= Richie Ranno =

American musician (born 1950)

Richie Ranno (born January 21, 1950, in Bronx, New York) is an American musician. He is a member of the hard rock band Starz.

==Early life==
Ranno was raised in Teaneck, New Jersey, where he moved with his family as a child.

==Career==
After high school Ranno moved to Wisconsin and put together a rock trio, Bungi, consisting of Jon Parrot (of Washington, DC) on bass and Steve Mundt (Appleton, Wisconsin) on drums. The band recorded the single "Six Days on the Road" on the Target label. The record received some airplay in Madison, Wisconsin, and other areas. The band opened for such Midwest locals as Bob Seger, Fuse (later Cheap Trick), REO Speedwagon, Styx and many more.

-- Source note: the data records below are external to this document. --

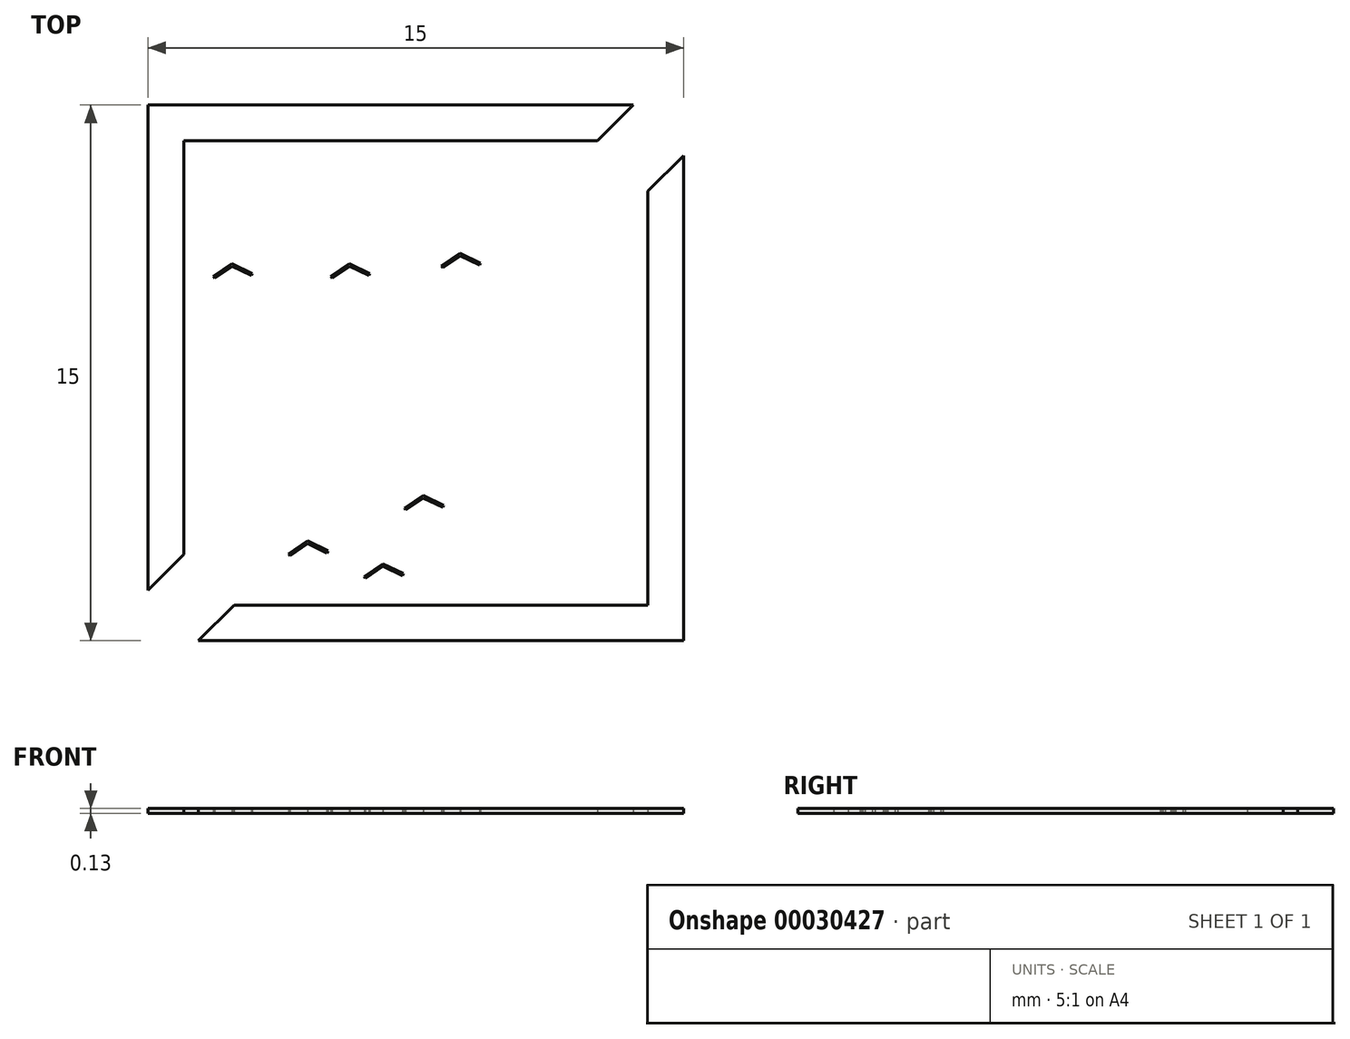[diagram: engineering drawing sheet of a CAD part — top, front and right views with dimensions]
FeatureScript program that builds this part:
annotation { "Feature Type Name" : "Feature", "Feature Type Description" : "" }
export const myFeature = defineFeature(function(context is Context, id is Id, definition is map)
    precondition{}
    {
        {
            var Q0;
            Q0=qCreatedBy(makeId("Top.planeOp"),FACE);
            var sketch = newSketch(context, id + "F0", { "sketchPlane" : qUnion([Q0])});
            skLineSegment(sketch, "E0.rect.bottom", {"start": v(6.09, 7.5) * mm, "end": v(-7.5, 7.5) * mm});
            skLineSegment(sketch, "E0.rect.top", {"start": v(7.5, -7.5) * mm, "end": v(-6.09, -7.5) * mm});
            skLineSegment(sketch, "E0.rect.left", {"start": v(7.5, 6.09) * mm, "end": v(7.5, -7.5) * mm});
            skLineSegment(sketch, "E0.rect.right", {"start": v(-7.5, 7.5) * mm, "end": v(-7.5, -6.09) * mm});
            skPoint(sketch, "E0.rect.middle", {"position": v(0, 0) * mm});
            skLineSegment(sketch, "E1.0", {"start": v(5.09, 6.5) * mm, "end": v(-6.5, 6.5) * mm});
            skLineSegment(sketch, "E2.0", {"start": v(-6.5, 6.5) * mm, "end": v(-6.5, -5.09) * mm});
            skLineSegment(sketch, "E3.0", {"start": v(6.5, 5.09) * mm, "end": v(6.5, -6.5) * mm});
            skLineSegment(sketch, "E4.0", {"start": v(6.5, -6.5) * mm, "end": v(-5.09, -6.5) * mm});
            skLineSegment(sketch, "E5.0", {"start": v(-5.64, 2.65) * mm, "end": v(-5.14, 2.98) * mm});
            skLineSegment(sketch, "E6.0", {"start": v(-5.14, 2.98) * mm, "end": v(-4.6, 2.72) * mm});
            skLineSegment(sketch, "E7", {"start": v(-5.67, 2.7) * mm, "end": v(-5.15, 3.06) * mm});
            skLineSegment(sketch, "E8", {"start": v(-5.15, 3.06) * mm, "end": v(-4.58, 2.78) * mm});
            skLineSegment(sketch, "E9", {"start": v(-4.58, 2.78) * mm, "end": v(-4.6, 2.72) * mm});
            skLineSegment(sketch, "E10", {"start": v(-5.67, 2.7) * mm, "end": v(-5.64, 2.65) * mm});
            skLineSegment(sketch, "E11.0", {"start": v(-2.34, 2.65) * mm, "end": v(-1.85, 2.98) * mm});
            skLineSegment(sketch, "E12.0", {"start": v(-1.85, 2.98) * mm, "end": v(-1.31, 2.72) * mm});
            skLineSegment(sketch, "E13", {"start": v(-2.38, 2.7) * mm, "end": v(-1.86, 3.06) * mm});
            skLineSegment(sketch, "E14", {"start": v(-1.86, 3.06) * mm, "end": v(-1.28, 2.78) * mm});
            skLineSegment(sketch, "E15", {"start": v(-1.28, 2.78) * mm, "end": v(-1.31, 2.72) * mm});
            skLineSegment(sketch, "E16", {"start": v(-2.38, 2.7) * mm, "end": v(-2.34, 2.65) * mm});
            skLineSegment(sketch, "E17.0", {"start": v(0.75, 2.94) * mm, "end": v(1.25, 3.28) * mm});
            skLineSegment(sketch, "E18.0", {"start": v(1.25, 3.28) * mm, "end": v(1.78, 3.02) * mm});
            skLineSegment(sketch, "E19", {"start": v(0.72, 3) * mm, "end": v(1.24, 3.35) * mm});
            skLineSegment(sketch, "E20", {"start": v(1.24, 3.35) * mm, "end": v(1.81, 3.08) * mm});
            skLineSegment(sketch, "E21", {"start": v(1.81, 3.08) * mm, "end": v(1.78, 3.02) * mm});
            skLineSegment(sketch, "E22", {"start": v(0.72, 3) * mm, "end": v(0.75, 2.94) * mm});
            skLineSegment(sketch, "E23.0", {"start": v(-3.52, -5.12) * mm, "end": v(-3.03, -4.78) * mm});
            skLineSegment(sketch, "E24.0", {"start": v(-3.03, -4.78) * mm, "end": v(-2.5, -5.04) * mm});
            skLineSegment(sketch, "E25", {"start": v(-3.56, -5.07) * mm, "end": v(-3.03, -4.7) * mm});
            skLineSegment(sketch, "E26", {"start": v(-3.03, -4.7) * mm, "end": v(-2.46, -4.98) * mm});
            skLineSegment(sketch, "E27", {"start": v(-2.46, -4.98) * mm, "end": v(-2.5, -5.04) * mm});
            skLineSegment(sketch, "E28", {"start": v(-3.56, -5.07) * mm, "end": v(-3.52, -5.12) * mm});
            skLineSegment(sketch, "E29.0", {"start": v(-1.41, -5.76) * mm, "end": v(-0.92, -5.42) * mm});
            skLineSegment(sketch, "E30.0", {"start": v(-0.92, -5.42) * mm, "end": v(-0.38, -5.68) * mm});
            skLineSegment(sketch, "E31", {"start": v(-1.45, -5.7) * mm, "end": v(-0.92, -5.35) * mm});
            skLineSegment(sketch, "E32", {"start": v(-0.92, -5.35) * mm, "end": v(-0.35, -5.62) * mm});
            skLineSegment(sketch, "E33", {"start": v(-0.35, -5.62) * mm, "end": v(-0.38, -5.68) * mm});
            skLineSegment(sketch, "E34", {"start": v(-1.45, -5.7) * mm, "end": v(-1.41, -5.76) * mm});
            skLineSegment(sketch, "E35.0", {"start": v(-0.28, -3.84) * mm, "end": v(0.21, -3.5) * mm});
            skLineSegment(sketch, "E36.0", {"start": v(0.21, -3.5) * mm, "end": v(0.75, -3.76) * mm});
            skLineSegment(sketch, "E37", {"start": v(-0.32, -3.79) * mm, "end": v(0.2, -3.43) * mm});
            skLineSegment(sketch, "E38", {"start": v(0.2, -3.43) * mm, "end": v(0.78, -3.7) * mm});
            skLineSegment(sketch, "E39", {"start": v(0.78, -3.7) * mm, "end": v(0.75, -3.76) * mm});
            skLineSegment(sketch, "E40", {"start": v(-0.32, -3.79) * mm, "end": v(-0.28, -3.84) * mm});
            skLineSegment(sketch, "E41.0", {"start": v(-6.5, -5.09) * mm, "end": v(-7.5, -6.09) * mm});
            skLineSegment(sketch, "E42.0", {"start": v(-5.09, -6.5) * mm, "end": v(-6.09, -7.5) * mm});
            skLineSegment(sketch, "E43.0", {"start": v(6.09, 7.5) * mm, "end": v(5.09, 6.5) * mm});
            skLineSegment(sketch, "E44.0", {"start": v(7.5, 6.09) * mm, "end": v(6.5, 5.09) * mm});
            skSolve(sketch);
        }
        {
            var Q0;
            Q0=makeQuery(id+"F0.imprint","IMPRINT",FACE,{"disambiguationData":[TD([[makeQuery(id+"F0.imprint","IMPRINT",EDGE,{"derivedFrom":sQuery(id+"F0.wireOp",EDGE,"E0.rect.bottom")}),1.0]])]});
            var Q1;
            Q1=makeQuery(id+"F0.imprint","IMPRINT",FACE,{"disambiguationData":[TD([[makeQuery(id+"F0.imprint","IMPRINT",EDGE,{"derivedFrom":sQuery(id+"F0.wireOp",EDGE,"E0.rect.top")}),-1.0]])]});
            extrude(context, id + "F1", {"entities" : qUnion([Q0, Q1]), "depth" : .13 * mm});
        }
        {
            var Q0;
            Q0 = qSketchRegion(id + "F0", true);
            extrude(context, id + "F2", {"entities" : qUnion([Q0]), "depth" : .13 * mm});
        }
    });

In 1973 Ranno moved back to Teaneck and shortly after joined the band Stories in September. Stories' "Brother Louie" had just reached #1, and guitarist Steve Love quit to join Jobriath. Ranno was among about 20 guitarists who auditioned for the position. Stories in September continued to tour as a headliner and as an opener for such acts as Black Oak Arkansas, Johnny Winter, The Eagles and others. The band appeared on American Bandstand on April 13, 1973. The band also consisted of vocalist Ian Lloyd, bassist Kenny Aaronson, drummer Bryan Madey, and keyboardist Ken Bichel. After the band split in October 1974, Ranno stayed on with Lloyd's solo project, which included drummer Gregg Diamond, bassist Jim Gregory, and saxophonist/guitarist Ian McDonald (King Crimson). Ranno left in March 1975 and was replaced by Mick Jones (Foreigner). Jones put Foreigner together around this time and recruited McDonald for the band. He also tried to get Lloyd as vocalist, but Lloyd was close to getting a solo recording contract that he eventually did get.

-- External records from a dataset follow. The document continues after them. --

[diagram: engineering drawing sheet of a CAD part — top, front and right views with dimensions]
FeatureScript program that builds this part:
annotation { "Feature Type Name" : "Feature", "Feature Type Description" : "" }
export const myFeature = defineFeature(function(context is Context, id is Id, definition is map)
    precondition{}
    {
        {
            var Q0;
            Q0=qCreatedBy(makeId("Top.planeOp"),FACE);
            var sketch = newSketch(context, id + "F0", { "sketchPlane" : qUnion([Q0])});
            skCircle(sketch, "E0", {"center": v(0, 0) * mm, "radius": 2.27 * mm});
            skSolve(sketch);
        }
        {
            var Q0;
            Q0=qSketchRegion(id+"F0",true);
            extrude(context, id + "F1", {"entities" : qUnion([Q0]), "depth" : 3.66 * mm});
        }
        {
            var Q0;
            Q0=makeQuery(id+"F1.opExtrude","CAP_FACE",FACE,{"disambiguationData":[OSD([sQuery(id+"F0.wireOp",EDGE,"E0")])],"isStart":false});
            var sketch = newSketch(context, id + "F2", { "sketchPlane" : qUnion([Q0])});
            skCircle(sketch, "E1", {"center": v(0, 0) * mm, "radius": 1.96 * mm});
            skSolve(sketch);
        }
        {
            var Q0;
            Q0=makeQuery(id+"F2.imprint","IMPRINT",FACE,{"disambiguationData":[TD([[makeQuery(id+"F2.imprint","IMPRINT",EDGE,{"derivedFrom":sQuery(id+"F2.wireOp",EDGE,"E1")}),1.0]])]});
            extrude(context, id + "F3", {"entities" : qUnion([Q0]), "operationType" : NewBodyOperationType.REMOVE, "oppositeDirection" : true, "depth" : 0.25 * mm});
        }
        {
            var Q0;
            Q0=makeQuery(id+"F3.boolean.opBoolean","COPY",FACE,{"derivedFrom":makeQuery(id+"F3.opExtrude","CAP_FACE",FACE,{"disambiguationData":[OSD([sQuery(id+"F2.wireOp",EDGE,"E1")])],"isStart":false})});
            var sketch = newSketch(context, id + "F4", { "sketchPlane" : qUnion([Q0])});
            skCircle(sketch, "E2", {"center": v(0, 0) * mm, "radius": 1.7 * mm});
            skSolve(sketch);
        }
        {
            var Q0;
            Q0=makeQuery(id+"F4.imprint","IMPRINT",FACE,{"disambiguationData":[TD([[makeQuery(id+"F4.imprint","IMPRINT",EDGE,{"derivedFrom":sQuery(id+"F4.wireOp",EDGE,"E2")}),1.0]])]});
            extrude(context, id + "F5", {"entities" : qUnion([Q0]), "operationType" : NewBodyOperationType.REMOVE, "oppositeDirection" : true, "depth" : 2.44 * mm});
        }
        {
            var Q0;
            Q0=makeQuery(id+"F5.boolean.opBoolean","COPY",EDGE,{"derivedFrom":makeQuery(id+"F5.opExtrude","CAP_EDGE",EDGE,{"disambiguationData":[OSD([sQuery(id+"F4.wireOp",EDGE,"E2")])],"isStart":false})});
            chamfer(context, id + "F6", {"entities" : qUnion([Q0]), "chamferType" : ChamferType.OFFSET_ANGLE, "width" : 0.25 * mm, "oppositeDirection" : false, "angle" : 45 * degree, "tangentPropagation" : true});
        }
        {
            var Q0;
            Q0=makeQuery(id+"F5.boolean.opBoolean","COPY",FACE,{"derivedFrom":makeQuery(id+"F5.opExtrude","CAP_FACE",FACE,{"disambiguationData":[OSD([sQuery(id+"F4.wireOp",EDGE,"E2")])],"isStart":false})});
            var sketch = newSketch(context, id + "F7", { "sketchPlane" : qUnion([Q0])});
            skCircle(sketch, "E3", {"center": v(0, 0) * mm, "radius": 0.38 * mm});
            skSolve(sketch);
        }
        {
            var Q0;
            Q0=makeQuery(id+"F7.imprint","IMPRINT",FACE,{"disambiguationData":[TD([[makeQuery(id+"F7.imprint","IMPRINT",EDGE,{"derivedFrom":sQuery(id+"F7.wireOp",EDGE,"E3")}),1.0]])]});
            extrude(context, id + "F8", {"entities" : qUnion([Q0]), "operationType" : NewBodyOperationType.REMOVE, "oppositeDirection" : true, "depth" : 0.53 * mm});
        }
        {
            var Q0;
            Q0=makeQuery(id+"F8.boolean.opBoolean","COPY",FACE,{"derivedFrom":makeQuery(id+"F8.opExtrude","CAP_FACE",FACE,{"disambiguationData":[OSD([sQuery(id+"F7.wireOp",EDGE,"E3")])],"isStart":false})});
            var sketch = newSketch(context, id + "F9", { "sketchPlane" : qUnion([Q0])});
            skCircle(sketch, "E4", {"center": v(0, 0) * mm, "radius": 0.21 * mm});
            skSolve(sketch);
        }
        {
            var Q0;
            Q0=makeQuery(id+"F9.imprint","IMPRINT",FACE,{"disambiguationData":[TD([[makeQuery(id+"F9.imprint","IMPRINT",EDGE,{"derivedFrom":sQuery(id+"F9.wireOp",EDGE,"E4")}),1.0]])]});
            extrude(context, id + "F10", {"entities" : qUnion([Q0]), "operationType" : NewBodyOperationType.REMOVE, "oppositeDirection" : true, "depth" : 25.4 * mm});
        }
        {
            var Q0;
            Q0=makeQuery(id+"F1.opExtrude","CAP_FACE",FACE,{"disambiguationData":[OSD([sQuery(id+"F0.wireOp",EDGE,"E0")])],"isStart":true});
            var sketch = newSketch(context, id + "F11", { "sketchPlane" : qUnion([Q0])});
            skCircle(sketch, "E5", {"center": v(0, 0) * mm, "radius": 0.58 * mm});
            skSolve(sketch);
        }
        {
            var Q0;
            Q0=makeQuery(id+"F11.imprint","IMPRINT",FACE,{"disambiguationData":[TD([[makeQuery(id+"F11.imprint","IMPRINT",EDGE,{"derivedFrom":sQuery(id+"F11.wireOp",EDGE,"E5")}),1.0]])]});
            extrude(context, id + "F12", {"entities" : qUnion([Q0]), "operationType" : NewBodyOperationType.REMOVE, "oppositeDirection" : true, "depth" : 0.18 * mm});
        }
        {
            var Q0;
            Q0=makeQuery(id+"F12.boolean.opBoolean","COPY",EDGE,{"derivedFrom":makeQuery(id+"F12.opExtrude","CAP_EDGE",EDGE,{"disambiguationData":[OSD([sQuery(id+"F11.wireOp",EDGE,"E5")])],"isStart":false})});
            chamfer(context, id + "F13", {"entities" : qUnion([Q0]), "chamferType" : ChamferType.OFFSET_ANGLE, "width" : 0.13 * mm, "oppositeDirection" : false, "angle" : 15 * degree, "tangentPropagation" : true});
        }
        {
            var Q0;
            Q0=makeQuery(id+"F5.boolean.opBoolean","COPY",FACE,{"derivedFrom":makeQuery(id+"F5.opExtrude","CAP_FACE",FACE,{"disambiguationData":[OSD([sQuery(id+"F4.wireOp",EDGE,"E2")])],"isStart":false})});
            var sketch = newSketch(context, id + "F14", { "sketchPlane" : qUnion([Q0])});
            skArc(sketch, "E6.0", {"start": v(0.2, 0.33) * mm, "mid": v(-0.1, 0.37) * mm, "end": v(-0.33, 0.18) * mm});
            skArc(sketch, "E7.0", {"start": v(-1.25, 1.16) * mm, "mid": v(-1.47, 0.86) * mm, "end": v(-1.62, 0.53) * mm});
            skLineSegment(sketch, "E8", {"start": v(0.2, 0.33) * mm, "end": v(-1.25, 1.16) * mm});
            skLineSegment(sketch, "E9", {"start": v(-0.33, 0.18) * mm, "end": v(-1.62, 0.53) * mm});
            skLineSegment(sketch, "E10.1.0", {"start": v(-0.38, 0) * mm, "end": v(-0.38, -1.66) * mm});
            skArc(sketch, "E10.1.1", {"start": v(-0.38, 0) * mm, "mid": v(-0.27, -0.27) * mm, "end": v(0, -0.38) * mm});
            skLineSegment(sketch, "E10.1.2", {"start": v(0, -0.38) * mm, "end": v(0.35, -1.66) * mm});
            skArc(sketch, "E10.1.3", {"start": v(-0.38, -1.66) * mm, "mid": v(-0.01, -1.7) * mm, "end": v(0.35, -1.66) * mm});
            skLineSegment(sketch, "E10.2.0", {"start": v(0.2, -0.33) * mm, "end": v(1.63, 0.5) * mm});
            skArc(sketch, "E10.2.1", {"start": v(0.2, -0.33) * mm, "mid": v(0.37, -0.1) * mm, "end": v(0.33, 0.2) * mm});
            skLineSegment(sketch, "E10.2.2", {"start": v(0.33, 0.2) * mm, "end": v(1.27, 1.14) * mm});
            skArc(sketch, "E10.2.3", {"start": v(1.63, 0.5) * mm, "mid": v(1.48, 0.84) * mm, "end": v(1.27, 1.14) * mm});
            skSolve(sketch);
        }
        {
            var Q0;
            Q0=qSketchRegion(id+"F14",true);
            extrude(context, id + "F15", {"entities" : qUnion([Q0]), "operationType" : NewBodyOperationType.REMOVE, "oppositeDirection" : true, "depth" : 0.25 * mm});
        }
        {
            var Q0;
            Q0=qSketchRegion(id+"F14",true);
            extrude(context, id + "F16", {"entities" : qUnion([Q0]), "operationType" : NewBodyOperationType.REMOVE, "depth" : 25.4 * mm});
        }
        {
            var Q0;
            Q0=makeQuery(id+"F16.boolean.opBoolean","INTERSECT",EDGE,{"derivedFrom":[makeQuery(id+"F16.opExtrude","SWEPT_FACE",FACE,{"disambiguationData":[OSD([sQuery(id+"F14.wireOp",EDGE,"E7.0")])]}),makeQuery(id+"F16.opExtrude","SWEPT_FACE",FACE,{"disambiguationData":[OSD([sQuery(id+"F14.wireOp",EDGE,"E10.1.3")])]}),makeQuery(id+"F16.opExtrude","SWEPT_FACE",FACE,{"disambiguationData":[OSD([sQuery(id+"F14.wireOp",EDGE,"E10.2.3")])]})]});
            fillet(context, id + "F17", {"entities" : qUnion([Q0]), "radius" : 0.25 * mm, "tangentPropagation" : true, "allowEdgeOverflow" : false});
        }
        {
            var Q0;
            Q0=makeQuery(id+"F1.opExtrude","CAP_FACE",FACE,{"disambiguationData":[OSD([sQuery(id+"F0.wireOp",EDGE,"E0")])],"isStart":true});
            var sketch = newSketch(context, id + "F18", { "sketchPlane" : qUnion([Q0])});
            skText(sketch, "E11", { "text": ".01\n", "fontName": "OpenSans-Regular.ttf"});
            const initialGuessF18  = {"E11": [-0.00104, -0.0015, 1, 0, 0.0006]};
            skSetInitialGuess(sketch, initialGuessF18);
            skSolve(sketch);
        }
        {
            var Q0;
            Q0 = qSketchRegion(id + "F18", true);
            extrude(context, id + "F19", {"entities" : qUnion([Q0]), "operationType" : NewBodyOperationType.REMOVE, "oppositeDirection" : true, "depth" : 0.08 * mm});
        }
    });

Later in 1975 Ranno auditioned for the band Fallen Angels. He had heard they were managed by Rock Steady/Bill Aucoin who managed Kiss at the time. Ranno was one of about 75 guitarists to audition and quickly landed the position. After a month the band fired the keyboard player and changed their name to Starz. The band immediately began writing and recording demo songs. They also toured with ZZ Top and Peter Frampton.

Starz got their recording deal with Capitol Records in the spring of 1976 and recorded their debut album, Starz, at the Record Plant Studios, considered by some to be the best recording studio in history. Producer Jack Douglas took the band into the studio and made the album, which was supported by a long tour with Aerosmith for a while and Ted Nugent at times.

The band recorded and released their second album, Violation. That album had two hit singles; "Cherry Baby" was a national Top 40 hit, and "Sing It Shout It" went to #65. The first two albums are on Kerrang! magazine's list of the 100 Greatest Heavy Metal Albums of All Time and Hit Parader magazine's Top 100 Rock Albums of All Time. Violation is also listed in Classic Rock magazine's "150 Albums You Must Hear Before You Die" issue.